В преддверии судьбы. Сопротивление интеллигенции - Сергей Иванович Григорьянц
С целью ещё большего повышения заботы Правительства о своих гражданах, о нераспространении среди них вредоносных взглядов, предлагаю превратить обыск в обычный повседневный акт, привычный как для обыскиваемого, так и для его знакомых.
С этой целью провести в жизнь ряд мероприятий»[30].
В этом был некий (и опять ошибочный) расчет. Гелий не хочет кончить жизнь самоубийством или в тюремной камере. Он надеялся, что приобретенная им зарубежная известность защитит его, как защитила Некрасова. Но известность и репутация открытого борца с советской властью не создаются за несколько месяцев.
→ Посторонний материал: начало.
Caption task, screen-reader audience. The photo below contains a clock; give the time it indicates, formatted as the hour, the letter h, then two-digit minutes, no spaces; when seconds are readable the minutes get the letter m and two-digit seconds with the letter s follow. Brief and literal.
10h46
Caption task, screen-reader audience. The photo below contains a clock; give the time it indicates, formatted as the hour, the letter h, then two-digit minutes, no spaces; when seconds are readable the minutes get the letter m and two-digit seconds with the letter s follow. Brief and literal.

Без лишних размышлений Снегирёва сразу же арестовывают, и начинается последний год его жизни – год смертной муки.
«Ах, дорогая моя, теперь я уже и сам не пойму, всерьёз или нет. Теперь мне часто кажется, что я посещал эти горкомы, обкомы и парткомиссии, как брал, журналистом будучи, интервью для своих писаний. Теперь мне часто кажется, будто с того вечера 17 января 1974 года, когда я сказал себе, жене и друзьям: „Да, завтра иду!“ – с того вечера отправился я в творческую писательскую командировку для изучения куска жизни, описанного мной на этих вот белых-стандартных. Так мне мерещится теперь.
Но тогда, читатель, посещая об комы-горкомы, даже тогда, когда рисковал сунуть с собой в портфель магнитофон, – я… да, я хотел быть восстановленным и допущенным к плёнке и перу. Я боялся.
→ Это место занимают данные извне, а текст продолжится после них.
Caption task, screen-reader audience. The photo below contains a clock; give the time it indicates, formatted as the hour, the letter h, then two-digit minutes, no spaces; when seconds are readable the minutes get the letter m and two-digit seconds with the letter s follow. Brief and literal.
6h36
Боялся за детей, которых надо кормить. Боялся, что не будет квартиры и машины. Боялся всего того, чего боится и должен бояться советский человек. И потому я повторяю: все мы – и ты, мой друг, который во время голосования выходил покурить, – г…!
Итак – финита, последняя точка близка. Только что во Владимирском соборе догорела свеча. И я глядел, по йоговской плюс собственной методе медитируя, как она горела. И возносился духом к Тому, кто благословляет всё сущее…
– Да будут счастливы, мирны и блаженны все жившие, живущие и кому предстоит…
И воздал благодарение за то, что даровано мне было завершить свой труд.
И обратился к близким своим, с которыми на страницах этих повторил пройденные наши пути-перекрёстки…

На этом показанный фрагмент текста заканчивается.